[Collected data]
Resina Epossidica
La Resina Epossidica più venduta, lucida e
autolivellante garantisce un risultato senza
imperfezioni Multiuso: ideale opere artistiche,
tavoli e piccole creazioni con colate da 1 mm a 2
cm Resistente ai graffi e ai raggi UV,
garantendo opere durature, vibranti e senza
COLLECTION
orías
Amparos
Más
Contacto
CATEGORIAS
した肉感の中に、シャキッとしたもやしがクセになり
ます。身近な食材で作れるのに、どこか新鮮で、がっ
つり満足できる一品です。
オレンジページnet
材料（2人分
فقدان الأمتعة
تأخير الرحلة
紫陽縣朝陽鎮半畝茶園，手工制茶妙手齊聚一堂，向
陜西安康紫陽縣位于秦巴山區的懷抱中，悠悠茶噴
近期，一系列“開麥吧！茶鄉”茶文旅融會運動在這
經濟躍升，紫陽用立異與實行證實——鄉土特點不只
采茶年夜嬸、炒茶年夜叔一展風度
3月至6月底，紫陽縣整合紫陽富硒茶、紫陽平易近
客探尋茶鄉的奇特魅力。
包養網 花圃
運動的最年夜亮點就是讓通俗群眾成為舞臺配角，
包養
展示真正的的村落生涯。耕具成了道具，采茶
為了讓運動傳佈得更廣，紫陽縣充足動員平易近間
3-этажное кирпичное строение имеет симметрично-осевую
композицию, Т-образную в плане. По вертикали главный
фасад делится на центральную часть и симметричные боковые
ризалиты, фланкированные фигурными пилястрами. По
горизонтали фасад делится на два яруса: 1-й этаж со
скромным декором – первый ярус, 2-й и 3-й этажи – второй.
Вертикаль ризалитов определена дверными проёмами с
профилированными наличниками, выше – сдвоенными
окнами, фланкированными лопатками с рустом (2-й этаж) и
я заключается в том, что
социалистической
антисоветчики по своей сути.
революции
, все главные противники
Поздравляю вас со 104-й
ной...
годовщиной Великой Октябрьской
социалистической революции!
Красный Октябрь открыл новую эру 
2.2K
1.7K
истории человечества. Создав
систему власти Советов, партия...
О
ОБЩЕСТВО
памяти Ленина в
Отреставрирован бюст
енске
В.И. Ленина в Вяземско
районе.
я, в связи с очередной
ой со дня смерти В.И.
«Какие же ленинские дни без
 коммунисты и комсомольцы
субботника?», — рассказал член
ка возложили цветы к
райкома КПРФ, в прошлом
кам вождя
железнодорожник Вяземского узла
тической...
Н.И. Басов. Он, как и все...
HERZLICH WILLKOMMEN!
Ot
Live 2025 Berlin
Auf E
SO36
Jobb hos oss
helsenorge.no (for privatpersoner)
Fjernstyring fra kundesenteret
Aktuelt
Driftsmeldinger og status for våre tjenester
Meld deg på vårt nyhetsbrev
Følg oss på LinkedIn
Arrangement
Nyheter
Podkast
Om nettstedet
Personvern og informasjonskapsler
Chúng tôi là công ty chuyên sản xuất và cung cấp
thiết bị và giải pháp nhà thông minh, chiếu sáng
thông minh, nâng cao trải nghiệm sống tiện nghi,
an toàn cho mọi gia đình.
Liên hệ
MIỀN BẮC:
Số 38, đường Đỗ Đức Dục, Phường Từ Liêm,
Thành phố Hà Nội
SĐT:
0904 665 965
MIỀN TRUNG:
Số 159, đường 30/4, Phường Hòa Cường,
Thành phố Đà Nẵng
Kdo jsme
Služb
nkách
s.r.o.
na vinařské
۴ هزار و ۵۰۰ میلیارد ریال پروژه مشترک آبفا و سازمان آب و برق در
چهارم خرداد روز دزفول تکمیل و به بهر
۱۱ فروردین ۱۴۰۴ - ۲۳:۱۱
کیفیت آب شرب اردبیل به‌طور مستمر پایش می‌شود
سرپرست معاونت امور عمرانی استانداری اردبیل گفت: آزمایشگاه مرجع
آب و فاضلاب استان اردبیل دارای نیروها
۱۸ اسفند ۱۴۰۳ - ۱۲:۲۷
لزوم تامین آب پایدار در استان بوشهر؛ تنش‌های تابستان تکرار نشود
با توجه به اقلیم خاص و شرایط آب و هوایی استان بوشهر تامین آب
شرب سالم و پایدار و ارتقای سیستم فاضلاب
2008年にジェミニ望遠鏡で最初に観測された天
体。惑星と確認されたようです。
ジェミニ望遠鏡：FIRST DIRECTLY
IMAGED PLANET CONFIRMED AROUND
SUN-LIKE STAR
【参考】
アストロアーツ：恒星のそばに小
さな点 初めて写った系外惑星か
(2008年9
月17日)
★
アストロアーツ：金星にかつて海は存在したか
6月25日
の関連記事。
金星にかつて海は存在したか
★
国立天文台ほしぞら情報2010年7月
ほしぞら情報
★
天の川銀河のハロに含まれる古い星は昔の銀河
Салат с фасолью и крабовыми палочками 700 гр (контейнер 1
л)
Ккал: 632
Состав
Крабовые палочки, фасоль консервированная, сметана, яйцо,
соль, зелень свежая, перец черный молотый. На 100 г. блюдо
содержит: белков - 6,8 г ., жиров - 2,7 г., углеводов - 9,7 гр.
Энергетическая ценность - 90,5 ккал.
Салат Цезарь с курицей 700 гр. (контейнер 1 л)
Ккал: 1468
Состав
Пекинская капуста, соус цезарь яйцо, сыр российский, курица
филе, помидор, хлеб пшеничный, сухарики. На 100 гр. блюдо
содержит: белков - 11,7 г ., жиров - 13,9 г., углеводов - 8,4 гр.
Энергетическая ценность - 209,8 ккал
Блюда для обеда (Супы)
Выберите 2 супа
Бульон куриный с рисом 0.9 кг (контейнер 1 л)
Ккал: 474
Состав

• TASK ITEM:
Copy every line of the data above word for word, changing nothing.

• TASK RESULT:
Resina Epossidica
La Resina Epossidica più venduta, lucida e
autolivellante garantisce un risultato senza
imperfezioni Multiuso: ideale opere artistiche,
tavoli e piccole creazioni con colate da 1 mm a 2
cm Resistente ai graffi e ai raggi UV,
garantendo opere durature, vibranti e senza
COLLECTION
orías
Amparos
Más
Contacto
CATEGORIAS
した肉感の中に、シャキッとしたもやしがクセになり
ます。身近な食材で作れるのに、どこか新鮮で、がっ
つり満足できる一品です。
オレンジページnet
材料（2人分
فقدان الأمتعة
تأخير الرحلة
紫陽縣朝陽鎮半畝茶園，手工制茶妙手齊聚一堂，向
陜西安康紫陽縣位于秦巴山區的懷抱中，悠悠茶噴
近期，一系列“開麥吧！茶鄉”茶文旅融會運動在這
經濟躍升，紫陽用立異與實行證實——鄉土特點不只
采茶年夜嬸、炒茶年夜叔一展風度
3月至6月底，紫陽縣整合紫陽富硒茶、紫陽平易近
客探尋茶鄉的奇特魅力。
包養網 花圃
運動的最年夜亮點就是讓通俗群眾成為舞臺配角，
包養
展示真正的的村落生涯。耕具成了道具，采茶
為了讓運動傳佈得更廣，紫陽縣充足動員平易近間
3-этажное кирпичное строение имеет симметрично-осевую
композицию, Т-образную в плане. По вертикали главный
фасад делится на центральную часть и симметричные боковые
ризалиты, фланкированные фигурными пилястрами. По
горизонтали фасад делится на два яруса: 1-й этаж со
скромным декором – первый ярус, 2-й и 3-й этажи – второй.
Вертикаль ризалитов определена дверными проёмами с
профилированными наличниками, выше – сдвоенными
окнами, фланкированными лопатками с рустом (2-й этаж) и
я заключается в том, что
социалистической
антисоветчики по своей сути.
революции
, все главные противники
Поздравляю вас со 104-й
ной...
годовщиной Великой Октябрьской
социалистической революции!
Красный Октябрь открыл новую эру 
2.2K
1.7K
истории человечества. Создав
систему власти Советов, партия...
О
ОБЩЕСТВО
памяти Ленина в
Отреставрирован бюст
енске
В.И. Ленина в Вяземско
районе.
я, в связи с очередной
ой со дня смерти В.И.
«Какие же ленинские дни без
 коммунисты и комсомольцы
субботника?», — рассказал член
ка возложили цветы к
райкома КПРФ, в прошлом
кам вождя
железнодорожник Вяземского узла
тической...
Н.И. Басов. Он, как и все...
HERZLICH WILLKOMMEN!
Ot
Live 2025 Berlin
Auf E
SO36
Jobb hos oss
helsenorge.no (for privatpersoner)
Fjernstyring fra kundesenteret
Aktuelt
Driftsmeldinger og status for våre tjenester
Meld deg på vårt nyhetsbrev
Følg oss på LinkedIn
Arrangement
Nyheter
Podkast
Om nettstedet
Personvern og informasjonskapsler
Chúng tôi là công ty chuyên sản xuất và cung cấp
thiết bị và giải pháp nhà thông minh, chiếu sáng
thông minh, nâng cao trải nghiệm sống tiện nghi,
an toàn cho mọi gia đình.
Liên hệ
MIỀN BẮC:
Số 38, đường Đỗ Đức Dục, Phường Từ Liêm,
Thành phố Hà Nội
SĐT:
0904 665 965
MIỀN TRUNG:
Số 159, đường 30/4, Phường Hòa Cường,
Thành phố Đà Nẵng
Kdo jsme
Služb
nkách
s.r.o.
na vinařské
۴ هزار و ۵۰۰ میلیارد ریال پروژه مشترک آبفا و سازمان آب و برق در
چهارم خرداد روز دزفول تکمیل و به بهر
۱۱ فروردین ۱۴۰۴ - ۲۳:۱۱
کیفیت آب شرب اردبیل به‌طور مستمر پایش می‌شود
سرپرست معاونت امور عمرانی استانداری اردبیل گفت: آزمایشگاه مرجع
آب و فاضلاب استان اردبیل دارای نیروها
۱۸ اسفند ۱۴۰۳ - ۱۲:۲۷
لزوم تامین آب پایدار در استان بوشهر؛ تنش‌های تابستان تکرار نشود
با توجه به اقلیم خاص و شرایط آب و هوایی استان بوشهر تامین آب
شرب سالم و پایدار و ارتقای سیستم فاضلاب
2008年にジェミニ望遠鏡で最初に観測された天
体。惑星と確認されたようです。
ジェミニ望遠鏡：FIRST DIRECTLY
IMAGED PLANET CONFIRMED AROUND
SUN-LIKE STAR
【参考】
アストロアーツ：恒星のそばに小
さな点 初めて写った系外惑星か
(2008年9
月17日)
★
アストロアーツ：金星にかつて海は存在したか
6月25日
の関連記事。
金星にかつて海は存在したか
★
国立天文台ほしぞら情報2010年7月
ほしぞら情報
★
天の川銀河のハロに含まれる古い星は昔の銀河
Салат с фасолью и крабовыми палочками 700 гр (контейнер 1
л)
Ккал: 632
Состав
Крабовые палочки, фасоль консервированная, сметана, яйцо,
соль, зелень свежая, перец черный молотый. На 100 г. блюдо
содержит: белков - 6,8 г ., жиров - 2,7 г., углеводов - 9,7 гр.
Энергетическая ценность - 90,5 ккал.
Салат Цезарь с курицей 700 гр. (контейнер 1 л)
Ккал: 1468
Состав
Пекинская капуста, соус цезарь яйцо, сыр российский, курица
филе, помидор, хлеб пшеничный, сухарики. На 100 гр. блюдо
содержит: белков - 11,7 г ., жиров - 13,9 г., углеводов - 8,4 гр.
Энергетическая ценность - 209,8 ккал
Блюда для обеда (Супы)
Выберите 2 супа
Бульон куриный с рисом 0.9 кг (контейнер 1 л)
Ккал: 474
Состав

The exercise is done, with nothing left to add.